Stedman and Hutchinson, comps. A Library of American Literature:
An Anthology in Eleven Volumes. 1891.
Vols. IX–XI: Literature of the Republic, Part IV., 1861–1889

Lafayette and Napoleon

By Edward Everett (1794–1865)

[Eulogy on Lafayette. 1834.—From Orations and Speeches by Edward Everett. 1850–68.]

OF all the ancient nobility who returned to France, Lafayette and the young Count de Vaudreuil were the only individuals who refused the favors which Napoleon was eager to accord to them. Of all to whom the cross of the legion of honor was tendered, Lafayette alone had the courage to decline it. Napoleon is said to have exclaimed, when they told him that Lafayette refused the decoration, “What, will nothing satisfy that man but the chief command of the National Guard of the empire?” Yes, much less abundantly satisfied him;—the quiet possession of the poor remnants of his estate, enjoyed without sacrificing his principles.

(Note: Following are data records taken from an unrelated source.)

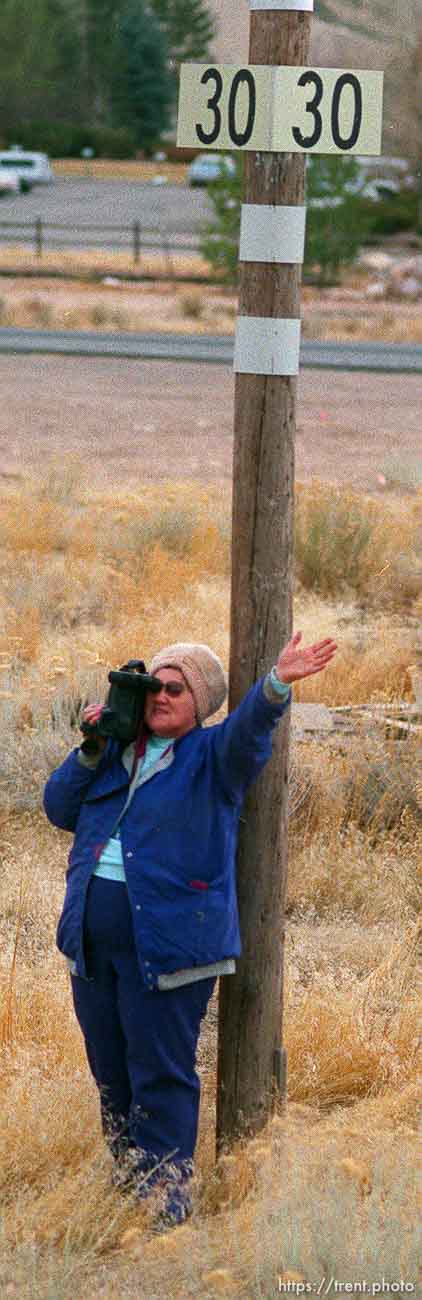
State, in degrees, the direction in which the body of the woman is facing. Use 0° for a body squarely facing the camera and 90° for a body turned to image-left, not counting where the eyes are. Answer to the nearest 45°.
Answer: approximately 45°

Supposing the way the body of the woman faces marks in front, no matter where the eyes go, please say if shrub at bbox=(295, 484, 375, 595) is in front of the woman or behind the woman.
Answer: behind

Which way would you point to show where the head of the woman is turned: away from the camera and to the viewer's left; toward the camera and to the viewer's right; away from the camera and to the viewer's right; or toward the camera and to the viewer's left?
toward the camera and to the viewer's left

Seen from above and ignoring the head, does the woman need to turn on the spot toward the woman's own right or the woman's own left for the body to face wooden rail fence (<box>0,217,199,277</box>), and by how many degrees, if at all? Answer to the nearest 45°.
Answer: approximately 135° to the woman's own right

From this life nothing could draw him. Mr. Jefferson offered him the place of governor of Louisiana, then just become a territory of the United States; but he was unwilling, by leaving France, to take a step that would look like a final abandonment of the cause of constitutional liberty on the continent of Europe. Napoleon ceased to importune him, and he lived at Lagrange, retired and unmolested, the only public man who had gone through the terrible revolution and remained in France, with a character free from every just impeachment. He entered it with a princely fortune,—in the various high offices which he had filled he had declined all compensation,—and he came out poor. He entered it in the meridian of early manhood, with a frame of iron. He came out of it, fifty years of age, his strength impaired by the hardships of his long imprisonment. He had filled the most powerful and responsible offices; and others, still more powerful,—the dictatorship itself,—had been offered him; he was reduced to obscurity and private life. He entered the revolution with a host of ardent colleagues of the constitutional party; of those who escaped the guillotine, most had made their peace with Napoleon. Not a few of the Jacobins had taken his splendid bribes; the emigrating nobility came back in crowds, and put on his livery; fear, interest, weariness, amazement, and apathy reigned in France and in Europe; kings, emperors, armies, nations bowed at his footstool; and one man alone,—a private man, who had tasted power, and knew what he sacrificed,—who had inhabited dungeons, and knew what he risked,—who had done enough for liberty in both worlds to satisfy the utmost requisitions of her friends,—this man alone stood aloof in his honor, his independence, and his poverty. And if there is a man in this assembly that would not rather have been Lafayette to refuse, than Napoleon to bestow, his wretched gewgaws; that would not rather have been Lafayette in retirement and obscurity, and just not proscribed, than Napoleon with an emperor to hold his stirrup; if there is a man who would not have preferred the honest poverty of Lagrange to the bloody tinsel of St. Cloud; who would not rather have shared the peaceful fireside of the friend of Washington, than have spurred his triumphant courser over the crushed and blackened heaps of slain, through the fire and carnage of Marengo and Austerlitz,—that man has not an American heart in his bosom….

And what was it, fellow-citizens, which gave to our Lafayette his spotless fame? The love of liberty. What has consecrated his memory in the hearts of good men? The love of liberty. What nerved his youthful arm with strength, and inspired him, in the morning of his days, with sagacity and counsel? The living love of liberty. To what did he sacrifice power, and rank, and country, and freedom itself? To the horror of licentiousness,—to the sanctity of plighted faith,—to the love of liberty protected by law. Thus the great principle of your revolutionary fathers, and of your Pilgrim sires was the rule of his life—the love of liberty protected by law.